_Study material_.
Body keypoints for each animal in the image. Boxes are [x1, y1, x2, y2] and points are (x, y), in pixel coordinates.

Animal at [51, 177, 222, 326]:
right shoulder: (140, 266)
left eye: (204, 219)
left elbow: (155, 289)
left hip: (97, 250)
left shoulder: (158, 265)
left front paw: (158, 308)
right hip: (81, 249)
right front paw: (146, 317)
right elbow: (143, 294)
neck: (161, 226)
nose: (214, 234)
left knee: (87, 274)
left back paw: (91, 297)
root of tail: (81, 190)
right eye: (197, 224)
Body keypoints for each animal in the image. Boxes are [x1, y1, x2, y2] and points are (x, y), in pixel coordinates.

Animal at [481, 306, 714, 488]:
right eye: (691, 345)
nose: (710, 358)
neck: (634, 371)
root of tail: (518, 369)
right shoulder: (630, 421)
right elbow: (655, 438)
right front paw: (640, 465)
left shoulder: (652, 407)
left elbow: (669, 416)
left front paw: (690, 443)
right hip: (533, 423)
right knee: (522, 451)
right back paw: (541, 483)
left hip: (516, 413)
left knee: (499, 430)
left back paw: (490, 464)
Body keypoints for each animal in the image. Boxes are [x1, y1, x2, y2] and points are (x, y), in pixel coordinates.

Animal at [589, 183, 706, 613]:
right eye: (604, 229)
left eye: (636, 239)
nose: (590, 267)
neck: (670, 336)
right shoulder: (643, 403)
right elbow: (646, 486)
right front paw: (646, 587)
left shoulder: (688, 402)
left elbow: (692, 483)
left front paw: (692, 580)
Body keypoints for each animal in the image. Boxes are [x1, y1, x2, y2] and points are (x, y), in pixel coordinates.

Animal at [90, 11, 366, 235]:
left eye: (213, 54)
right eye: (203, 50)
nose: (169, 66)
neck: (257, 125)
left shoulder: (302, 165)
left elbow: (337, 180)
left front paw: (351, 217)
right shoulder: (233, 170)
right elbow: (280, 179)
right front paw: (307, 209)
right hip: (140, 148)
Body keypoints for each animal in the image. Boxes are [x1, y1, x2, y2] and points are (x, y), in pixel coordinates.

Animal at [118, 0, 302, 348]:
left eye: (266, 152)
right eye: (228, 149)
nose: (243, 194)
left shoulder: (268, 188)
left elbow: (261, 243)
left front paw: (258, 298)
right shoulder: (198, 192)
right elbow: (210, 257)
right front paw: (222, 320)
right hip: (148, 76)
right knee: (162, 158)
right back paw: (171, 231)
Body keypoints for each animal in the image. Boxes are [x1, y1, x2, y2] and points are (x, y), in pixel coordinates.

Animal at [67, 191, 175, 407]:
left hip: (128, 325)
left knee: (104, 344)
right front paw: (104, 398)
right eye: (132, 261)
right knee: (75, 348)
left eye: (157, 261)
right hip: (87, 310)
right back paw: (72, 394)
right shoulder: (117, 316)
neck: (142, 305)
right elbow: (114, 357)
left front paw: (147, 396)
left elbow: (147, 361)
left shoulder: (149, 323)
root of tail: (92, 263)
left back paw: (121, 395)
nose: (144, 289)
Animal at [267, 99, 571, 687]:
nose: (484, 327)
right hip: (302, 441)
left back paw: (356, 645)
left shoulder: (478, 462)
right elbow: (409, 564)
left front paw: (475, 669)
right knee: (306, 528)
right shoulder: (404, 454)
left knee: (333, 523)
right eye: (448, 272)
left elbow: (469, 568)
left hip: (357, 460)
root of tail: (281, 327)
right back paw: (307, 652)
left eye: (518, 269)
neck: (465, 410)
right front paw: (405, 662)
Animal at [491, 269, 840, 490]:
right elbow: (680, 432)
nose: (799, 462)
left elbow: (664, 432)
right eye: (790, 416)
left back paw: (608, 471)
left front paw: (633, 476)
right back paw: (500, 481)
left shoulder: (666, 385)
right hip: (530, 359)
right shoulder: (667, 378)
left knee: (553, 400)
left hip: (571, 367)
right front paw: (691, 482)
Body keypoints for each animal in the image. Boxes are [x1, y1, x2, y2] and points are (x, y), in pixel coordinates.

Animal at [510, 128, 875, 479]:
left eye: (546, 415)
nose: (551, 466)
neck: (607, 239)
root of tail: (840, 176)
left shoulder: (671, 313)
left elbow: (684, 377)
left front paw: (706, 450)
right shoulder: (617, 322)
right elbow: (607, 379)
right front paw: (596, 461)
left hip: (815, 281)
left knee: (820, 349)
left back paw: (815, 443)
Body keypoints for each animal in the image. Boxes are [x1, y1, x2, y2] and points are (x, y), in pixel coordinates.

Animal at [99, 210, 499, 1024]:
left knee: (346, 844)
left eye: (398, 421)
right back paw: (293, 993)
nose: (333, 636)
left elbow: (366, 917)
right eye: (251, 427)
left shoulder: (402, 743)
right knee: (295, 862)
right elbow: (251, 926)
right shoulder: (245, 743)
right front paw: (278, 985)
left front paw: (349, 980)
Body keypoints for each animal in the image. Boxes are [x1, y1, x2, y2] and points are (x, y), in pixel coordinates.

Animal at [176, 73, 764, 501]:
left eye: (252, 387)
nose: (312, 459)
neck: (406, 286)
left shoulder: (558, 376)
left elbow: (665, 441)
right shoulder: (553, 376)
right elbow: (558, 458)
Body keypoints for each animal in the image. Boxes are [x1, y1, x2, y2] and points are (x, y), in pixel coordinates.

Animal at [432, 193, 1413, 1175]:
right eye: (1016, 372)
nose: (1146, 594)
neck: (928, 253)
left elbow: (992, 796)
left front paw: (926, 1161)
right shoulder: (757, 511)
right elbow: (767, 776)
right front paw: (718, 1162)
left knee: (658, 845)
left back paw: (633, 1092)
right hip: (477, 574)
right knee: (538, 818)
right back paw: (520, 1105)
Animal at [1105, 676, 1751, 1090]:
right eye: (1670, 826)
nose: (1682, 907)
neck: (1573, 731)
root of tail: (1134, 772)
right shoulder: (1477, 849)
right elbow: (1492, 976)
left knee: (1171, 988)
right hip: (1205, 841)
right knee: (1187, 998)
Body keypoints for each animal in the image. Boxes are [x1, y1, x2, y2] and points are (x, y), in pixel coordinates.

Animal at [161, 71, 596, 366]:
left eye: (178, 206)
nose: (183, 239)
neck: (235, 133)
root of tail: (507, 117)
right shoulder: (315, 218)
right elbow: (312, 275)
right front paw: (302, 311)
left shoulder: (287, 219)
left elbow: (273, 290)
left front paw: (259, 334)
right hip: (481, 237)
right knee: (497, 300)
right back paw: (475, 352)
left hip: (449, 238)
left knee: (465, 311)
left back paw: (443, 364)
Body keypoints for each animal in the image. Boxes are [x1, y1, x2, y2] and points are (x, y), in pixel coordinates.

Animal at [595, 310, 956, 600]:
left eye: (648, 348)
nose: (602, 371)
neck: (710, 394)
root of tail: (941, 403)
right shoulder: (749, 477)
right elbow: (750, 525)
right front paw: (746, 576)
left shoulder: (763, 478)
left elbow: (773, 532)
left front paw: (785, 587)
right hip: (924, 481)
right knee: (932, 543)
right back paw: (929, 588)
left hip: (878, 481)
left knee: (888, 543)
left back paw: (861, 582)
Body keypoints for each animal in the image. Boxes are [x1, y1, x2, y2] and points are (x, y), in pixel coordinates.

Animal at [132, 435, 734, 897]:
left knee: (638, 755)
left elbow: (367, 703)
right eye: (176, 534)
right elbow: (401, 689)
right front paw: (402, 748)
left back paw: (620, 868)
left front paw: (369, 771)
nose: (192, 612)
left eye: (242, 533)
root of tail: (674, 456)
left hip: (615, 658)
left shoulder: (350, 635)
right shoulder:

_Task item_.
Where does the word "neck" show up in the material? Copy out each line that has it.

_Solution for this problem_.
neck: (161, 226)
neck: (634, 371)
neck: (670, 336)
neck: (257, 125)
neck: (142, 305)
neck: (465, 410)
neck: (607, 239)
neck: (406, 286)
neck: (928, 253)
neck: (1573, 731)
neck: (235, 133)
neck: (710, 394)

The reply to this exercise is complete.